TASK BRIEF - Repeat each entry below exactly, omitting any picture it holds.
--- INPUT FOR THIS TASK ---
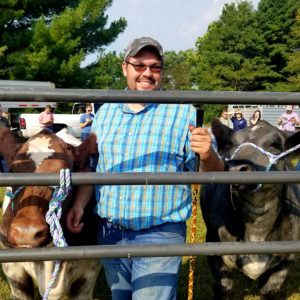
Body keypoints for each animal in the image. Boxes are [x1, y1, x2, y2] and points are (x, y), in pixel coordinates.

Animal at [200, 119, 300, 300]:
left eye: (275, 145)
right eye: (232, 143)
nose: (234, 168)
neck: (256, 231)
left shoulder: (286, 261)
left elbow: (269, 291)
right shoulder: (214, 250)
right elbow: (223, 287)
---
EXERCISE SOLUTION -
Body keypoints for each animal in the image. Boxes are [x1, y1, x2, y2] and points are (x, y), in pixel coordinates.

Animal at [200, 119, 300, 300]:
left eye: (275, 145)
right eye: (232, 143)
nose: (234, 168)
neck: (256, 231)
left shoulder: (286, 261)
left elbow: (269, 291)
right shoulder: (214, 250)
right elbow: (223, 287)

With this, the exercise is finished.